Figure 1 illustrates the visco-elastic fluidic material dispensed from a first orifice 52 in a body member 50, or die assembly, to form the first fluid flow 12, and the second fluid flow dispensed from two second orifices 54 and 56 in the body member 50 associated with the first orifice 52. The two second orifices 54 and 56 are disposed on generally opposing flanking sides of the first orifice 52, in a common plane, to form the separate second fluid flows 14 and 16 along generally opposing flanking sides of the first fluid flow 12. The body member 50 is preferably a parallel plate body member as disclosed generally and more fully in the above mentioned EP-A-872580 .
In one exemplary adhesive dispensing operation suitable for the manufacture of bodily fluid absorbing hygienic articles, the orifices of the parallel plate die assembly are generally rectangular. More particularly, the adhesive orifices are approximately 0.022 inches (0.056 cm) by approximately 0.030 inches (0.076 cm) and the corresponding separate air orifices are approximately 0.033 inches (0.084 cm) by approximately 0.030 inches (0.076 cm). In the exemplary adhesive dispensing operation, the adhesive mass flow rate is approximately 10 grams per minute per adhesive orifice, and the air mass flow rate is approximately 0.114 cubic feet (3.23 litres) per minute for the two corresponding air orifices. Under these exemplary operating conditions, a repeating, generally omega-shaped pattern having a width, or amplitude, of approximate 0. 25 inches (0.64 cm) is produced when the air pressure is between approximately 3 psi (20.7kPa) and approximately 10 psi (68.9 kPa), with a preferable operating air pressure of approximately 6 psi (41.4 kPa). The air temperature is generally the same as or greater than the adhesive temperature, and may be adjusted to control the adhesive temperature, which is usually specified by the manufacturer.
These exemplary die orifice specifications are not intended to be limiting, and may be varied considerably to produce the repeating, generally omega-shaped pattern. The orifices may be formed in more conventional non-parallel plate die assemblies, and may be circular rather than rectangular. The air and adhesive mass flow rates, as well as the air pressure required to produce the repeating, generally omega-shaped pattern may also be varied outside the exemplary ranges. For example, the width of the amplitude and weight of the repeating, generally omega-shaped patterns 20 may be varied by appropriately selecting the air and adhesive orifice sizes and the controlling the air and adhesive mass flow rates. For many adhesive dispensing operations the amplitude of the repeating, generally omega-shaped pattern is generally between approximately 0.125 (0.318 cm) and 1 inches (2.54 cm), but may be more or less.

* [Excerpted records]
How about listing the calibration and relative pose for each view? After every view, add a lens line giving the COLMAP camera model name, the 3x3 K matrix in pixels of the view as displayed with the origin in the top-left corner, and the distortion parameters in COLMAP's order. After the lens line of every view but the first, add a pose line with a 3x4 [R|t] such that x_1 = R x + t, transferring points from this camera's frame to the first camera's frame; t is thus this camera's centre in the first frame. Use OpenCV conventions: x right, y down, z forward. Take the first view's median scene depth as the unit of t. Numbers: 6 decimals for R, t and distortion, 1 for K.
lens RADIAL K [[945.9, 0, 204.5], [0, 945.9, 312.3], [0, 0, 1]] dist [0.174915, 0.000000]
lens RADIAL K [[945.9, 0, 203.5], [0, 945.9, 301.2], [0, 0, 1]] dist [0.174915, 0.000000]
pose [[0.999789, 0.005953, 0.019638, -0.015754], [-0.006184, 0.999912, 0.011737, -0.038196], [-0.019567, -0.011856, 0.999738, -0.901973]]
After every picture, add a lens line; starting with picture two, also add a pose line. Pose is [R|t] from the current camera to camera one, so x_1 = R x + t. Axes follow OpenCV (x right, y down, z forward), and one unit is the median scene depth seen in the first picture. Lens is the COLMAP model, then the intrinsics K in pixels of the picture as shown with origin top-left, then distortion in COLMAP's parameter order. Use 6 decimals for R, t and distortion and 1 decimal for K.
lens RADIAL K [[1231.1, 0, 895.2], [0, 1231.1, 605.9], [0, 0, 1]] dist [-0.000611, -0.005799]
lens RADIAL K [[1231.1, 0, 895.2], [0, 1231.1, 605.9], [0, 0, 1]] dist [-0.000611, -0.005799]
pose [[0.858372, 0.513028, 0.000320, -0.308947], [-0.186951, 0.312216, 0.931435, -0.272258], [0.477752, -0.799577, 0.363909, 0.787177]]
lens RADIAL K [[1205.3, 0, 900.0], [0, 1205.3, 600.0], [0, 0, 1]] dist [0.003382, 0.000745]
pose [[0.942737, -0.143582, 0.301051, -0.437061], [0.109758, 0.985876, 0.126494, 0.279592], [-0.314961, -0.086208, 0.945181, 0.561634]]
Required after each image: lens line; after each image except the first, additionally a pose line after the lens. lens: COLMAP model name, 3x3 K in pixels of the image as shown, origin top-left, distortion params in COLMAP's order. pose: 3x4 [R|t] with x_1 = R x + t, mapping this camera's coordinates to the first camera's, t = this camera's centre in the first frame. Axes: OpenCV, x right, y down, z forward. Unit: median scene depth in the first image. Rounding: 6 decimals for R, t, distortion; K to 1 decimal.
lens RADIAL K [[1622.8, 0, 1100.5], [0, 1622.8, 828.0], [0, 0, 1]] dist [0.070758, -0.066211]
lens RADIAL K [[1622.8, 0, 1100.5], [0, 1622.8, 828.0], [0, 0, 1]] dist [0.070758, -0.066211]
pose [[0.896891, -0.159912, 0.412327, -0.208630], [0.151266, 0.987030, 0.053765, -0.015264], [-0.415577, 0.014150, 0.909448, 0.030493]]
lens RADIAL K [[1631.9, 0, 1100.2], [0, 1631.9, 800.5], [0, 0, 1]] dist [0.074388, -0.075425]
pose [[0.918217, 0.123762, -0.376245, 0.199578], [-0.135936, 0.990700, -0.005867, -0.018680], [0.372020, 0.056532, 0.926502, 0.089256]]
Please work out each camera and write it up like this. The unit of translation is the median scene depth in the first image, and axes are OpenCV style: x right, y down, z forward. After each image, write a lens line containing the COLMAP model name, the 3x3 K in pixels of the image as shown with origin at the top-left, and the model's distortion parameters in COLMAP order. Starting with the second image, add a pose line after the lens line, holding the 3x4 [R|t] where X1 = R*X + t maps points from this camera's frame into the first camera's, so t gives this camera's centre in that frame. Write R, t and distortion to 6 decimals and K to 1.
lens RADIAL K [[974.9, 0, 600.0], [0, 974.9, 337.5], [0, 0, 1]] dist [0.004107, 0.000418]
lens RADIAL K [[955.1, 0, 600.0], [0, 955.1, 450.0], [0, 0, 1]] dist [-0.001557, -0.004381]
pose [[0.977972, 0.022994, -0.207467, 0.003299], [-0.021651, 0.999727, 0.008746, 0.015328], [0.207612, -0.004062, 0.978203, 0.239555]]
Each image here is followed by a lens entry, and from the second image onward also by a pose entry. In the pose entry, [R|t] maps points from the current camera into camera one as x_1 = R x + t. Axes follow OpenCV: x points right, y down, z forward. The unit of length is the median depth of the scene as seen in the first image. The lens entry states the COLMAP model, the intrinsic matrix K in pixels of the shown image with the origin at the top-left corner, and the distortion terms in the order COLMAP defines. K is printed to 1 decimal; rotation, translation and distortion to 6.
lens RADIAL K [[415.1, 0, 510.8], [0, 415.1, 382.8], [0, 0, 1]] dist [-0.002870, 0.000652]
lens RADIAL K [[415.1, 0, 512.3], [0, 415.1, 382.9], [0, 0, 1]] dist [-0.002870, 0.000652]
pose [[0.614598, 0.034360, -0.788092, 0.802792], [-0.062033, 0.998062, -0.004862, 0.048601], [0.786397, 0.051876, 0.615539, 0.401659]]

* [Required actions]
1 > Retype the adhesive dispensing text from the words "Figure 1 illustrates" through the words "mentioned EP-A-872580 .".
2 > According to the adhesive dispensing text, why might the air temperature be adjusted?
The records come from a separate source, not from the adhesive dispensing text.

* [Answers in order]
1 >
Figure 1 illustrates the visco-elastic fluidic material dispensed from a first orifice 52 in a body member 50, or die assembly, to form the first fluid flow 12, and the second fluid flow dispensed from two second orifices 54 and 56 in the body member 50 associated with the first orifice 52. The two second orifices 54 and 56 are disposed on generally opposing flanking sides of the first orifice 52, in a common plane, to form the separate second fluid flows 14 and 16 along generally opposing flanking sides of the first fluid flow 12. The body member 50 is preferably a parallel plate body member as disclosed generally and more fully in the above mentioned EP-A-872580 .

2 > The air temperature may be adjusted to control the adhesive temperature, which the manufacturer usually specifies.